Zakonnic kłopoty z doktryną

Kongregacja Nauki Wiary skontroluje prawowierność Konferencji Kierownictwa Zakonów Żeńskich (LCWR), największej w USA organizacji zakonnic. Chodzi o nauczanie Kościoła o święceniach kapłańskich, zbawieniu i homoseksualizmie.

28.04.2009

Czyta się kilka minut

/fot. KNA-Bild /
/fot. KNA-Bild /

Konferencja otrzymała 16 kwietnia list z Kongregacji, powiadamiający o poddaniu działalności organizacji doktrynalnej ocenie. LCWR na czołówki światowych mediów po raz pierwszy trafiła 30 lat temu. Podczas pielgrzymki Jana Pawła II do USA ówczesna przewodnicząca organizacji s. Theresa Kane publicznie poprosiła Papieża, by otworzył przed kobietami, "połową ludzkości, wszystkie urzędy w Kościele", w tym - jak to zrozumiano, a zakonnica nigdy tego nie zdementowała - kapłaństwo. Trzy lata wcześniej Kongregacja Nauki Wiary oficjalnie potwierdziła tradycyjne nauczanie Kościoła o kapłaństwie wyłącznie dla mężczyzn.

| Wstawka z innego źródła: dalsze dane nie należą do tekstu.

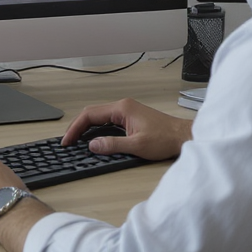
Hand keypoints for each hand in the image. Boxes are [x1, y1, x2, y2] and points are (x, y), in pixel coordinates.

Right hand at [62, 98, 191, 161]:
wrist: (183, 136)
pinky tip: (94, 138)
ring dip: (86, 128)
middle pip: (92, 113)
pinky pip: (108, 120)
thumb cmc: (165, 138)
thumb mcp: (137, 146)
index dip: (76, 128)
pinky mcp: (131, 117)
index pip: (90, 115)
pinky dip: (97, 128)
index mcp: (122, 108)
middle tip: (68, 142)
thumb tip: (92, 145)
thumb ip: (112, 145)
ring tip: (76, 140)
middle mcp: (123, 106)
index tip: (67, 140)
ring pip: (99, 117)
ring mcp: (127, 110)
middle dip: (78, 127)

Od chwili wystąpienia siostry Kane LCWR cieszy się, w oczach jednych - dobrą, w innych - złą, feministyczną sławą. Ale nie tylko ten aspekt działalności amerykańskich zakonnic zaniepokoił Watykan.

Zakonne feministki

Konferencja Kierownictwa Zakonów Żeńskich powstała w 1956 r. Dziś liczy ponad 1500 członkiń, które reprezentują 95 proc. wszystkich zakonnic w USA. Zakonnice spod znaku LCWR nie noszą habitów (nie należy ich mylić jednak z tzw. zgromadzeniami bezhabitowymi), ponieważ stronią od tradycyjnej duchowości zakonnej. Preferują dynamiczną obecność w społeczeństwie, szczególnie na jego marginesach. Angażują się w walkę z ubóstwem, przemocą, ksenofobią, rasizmem, niosą pomoc społecznie marginalizowanym i wykluczonym. Bliska jest im ekologia. Działają wśród gejów i lesbijek. Domagają się włączenia świeckich w struktury decyzyjne Kościoła.

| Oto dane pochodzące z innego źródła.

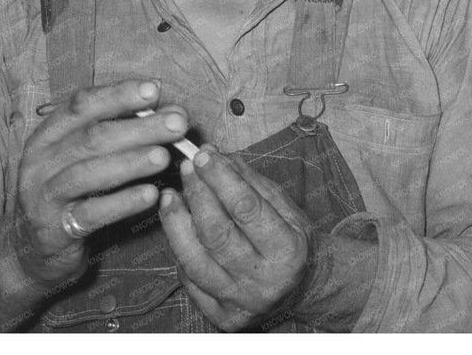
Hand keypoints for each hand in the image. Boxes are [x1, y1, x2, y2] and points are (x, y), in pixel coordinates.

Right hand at [0, 79, 188, 296]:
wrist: (32, 249)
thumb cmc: (69, 193)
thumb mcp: (83, 157)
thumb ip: (117, 132)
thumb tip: (167, 110)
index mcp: (47, 136)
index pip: (81, 105)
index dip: (118, 94)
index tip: (154, 90)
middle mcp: (40, 162)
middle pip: (92, 137)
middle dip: (139, 128)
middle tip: (177, 124)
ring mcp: (43, 197)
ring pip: (88, 174)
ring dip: (131, 162)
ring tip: (164, 157)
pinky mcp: (53, 230)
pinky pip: (90, 214)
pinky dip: (122, 202)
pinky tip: (150, 195)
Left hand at [159, 144, 311, 330]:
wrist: (301, 287)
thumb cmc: (290, 239)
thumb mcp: (284, 206)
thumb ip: (249, 181)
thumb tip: (214, 155)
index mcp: (287, 250)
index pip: (246, 208)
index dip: (220, 179)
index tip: (203, 156)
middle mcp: (264, 281)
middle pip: (217, 234)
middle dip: (197, 195)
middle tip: (186, 169)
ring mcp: (240, 302)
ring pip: (195, 261)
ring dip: (177, 224)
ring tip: (170, 196)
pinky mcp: (221, 317)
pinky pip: (190, 282)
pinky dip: (181, 253)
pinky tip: (178, 230)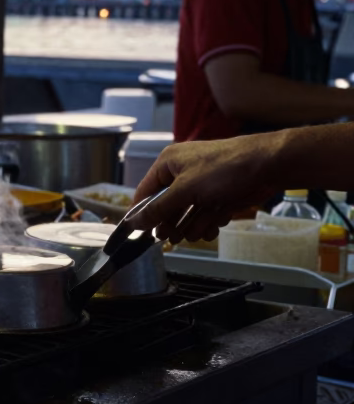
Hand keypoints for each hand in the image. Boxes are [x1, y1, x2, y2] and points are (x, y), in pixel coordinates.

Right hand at [129, 133, 282, 242]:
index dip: (142, 213)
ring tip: (198, 232)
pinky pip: (205, 214)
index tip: (141, 234)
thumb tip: (134, 223)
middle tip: (173, 239)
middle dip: (172, 223)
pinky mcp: (218, 195)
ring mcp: (201, 185)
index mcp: (168, 164)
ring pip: (187, 213)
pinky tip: (213, 228)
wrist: (268, 165)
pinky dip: (208, 223)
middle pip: (167, 206)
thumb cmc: (223, 169)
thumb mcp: (185, 190)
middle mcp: (182, 173)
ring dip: (192, 225)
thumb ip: (158, 208)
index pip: (145, 192)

Szczególnym polem działalności LCWR jest walka z dyskryminacją kobiet, zarówno w społeczności świeckiej, jak i kościelnej. Czołówka dzisiejszych teolożek feministycznych - jak Elizabeth A. Johnson (józefitka), Sandra Schneiders (służebniczka Niepokalanego Serca Maryi), Mary C. Hilkert (dominikanka) czy Joan Chittister (benedyktynka) - należy do zgromadzeń, których przełożone tworzą LCWR. Wpływ tych myślicielek na organizację jest ewidentny.

W ostatniej dekadzie amerykańskie zakony żeńskie borykają się z kryzysem powołań i tożsamości. Jeszcze w 1965 r. było ich 175 tys., w 2000 r. - 80 tys., dziś - 68 tys., przy czym średnia wieku sióstr wynosi 65 lat. Tym, co przede wszystkim spędza sen z powiek LCWR, jest poszukiwanie nowej formuły życia zakonnego i duchowości zakonnej. To z powodu tego kryzysu Watykan rozpoczął w styczniu br. - niezależną od doktrynalnej, ale równie niezwykłą, prowadzoną przez Kongregację ds. Instytutów Życia Konsekrowanego - kontrolę "jakości życia" we wszystkich ponad 400 żeńskich zgromadzeniach w USA.

Doktrynalne zarzuty Watykanu

Doktrynalną ocenę działalności LCWR zarządził kard. William Levada, prefekt Kongregacji Nauki Wiary. 20 lutego w liście do zakonnic przypomniał, że już w 2001 r. Watykan wyraził niepokój, iż część ich aktywności nie daje się pogodzić z nauczaniem Kościoła. Hierarcha zażądał, by LCWR podjęła kroki, które jasno pokażą, że zakonnice akceptują trzy punkty katolickiej doktryny. Po pierwsze - o święceniach kapłańskich zarezerwowanych wyłącznie dla mężczyzn (list Jana Pawła II "Ordinatio sacerdotalis" z 1994 r.); po drugie - o zbawczej jedyności i wyjątkowości Chrystusa i Kościoła (deklaracja KNW "Dominus Iesus" z 2000 r.) i o homoseksualizmie.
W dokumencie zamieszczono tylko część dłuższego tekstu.